In the winter, look for round, clawless tracks in snow, about half the size of a person’s palm, stretching in a straight line through wooded areas. In the summer, look for scratches on small, soft-barked trees, about knee-high from the ground.
Back at the time machine, as the sun sets, little red feet carefully scratch their way down an old tree trunk. Ducking dangling, needled branches, it pauses one jump from the ground, watching. It drops to the ground and grabs a pine cone almost as big as its own body. It flies up the trunk just as a long, dark shadow bounces into full view. The shadow jumps to the tree and runs straight up. The red feet grab at branches, running from tree to tree. Too far behind, the shadow plops back to the ground and bounces on, nose to the ground, ready to chase up another tree. It’s a fisher.

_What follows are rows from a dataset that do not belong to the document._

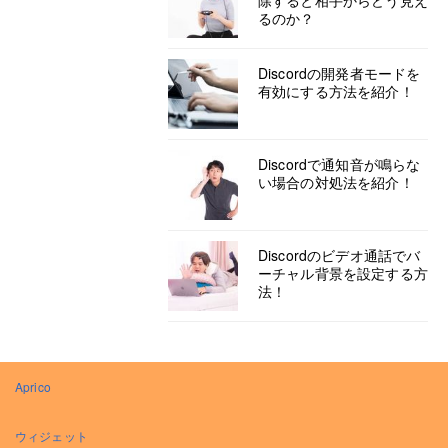
除すると相手からどう見え
るのか？
Discordの開発者モードを
有効にする方法を紹介！
Discordで通知音が鳴らな
い場合の対処法を紹介！
Discordのビデオ通話でバ
ーチャル背景を設定する方
法！
Aprico
ウィジェット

The DEC says that fisher populations crashed in the late 1800s and early 1900s due to over-exploitation and loss of forested habitat due to unregulated logging and the clearing of land for farms. Reintroduction programs have proven to be effective in restoring populations, along with regulation of trapping opportunities and the initiation of reforestation programs. Trappers who catch a fisher must send the animal’s bottom jaw to the DEC for age and nutrition studies, and can choose to send in female fisher carcasses to help with fisher fertility studies. Reforestation regenerated good habitat for fishers and one of their favorite prey animals, the porcupine.
In the winter, look for paired tracks in snow, about half the size of a person’s palm, bounding through heavily wooded areas. In the summer, look in woods for pointed, dark scat with dark brown or gray stiff hairs in it. It just might be porcupine head or neck hair.
Especially in the southern Genesee Valley, keep a sharp eye to the ground and you just might catch a glimpse or sign of one of these secretive hunters. Spring will be on us before we know it. Some pairs of wild hunters may be getting ready for the next generation as we speak.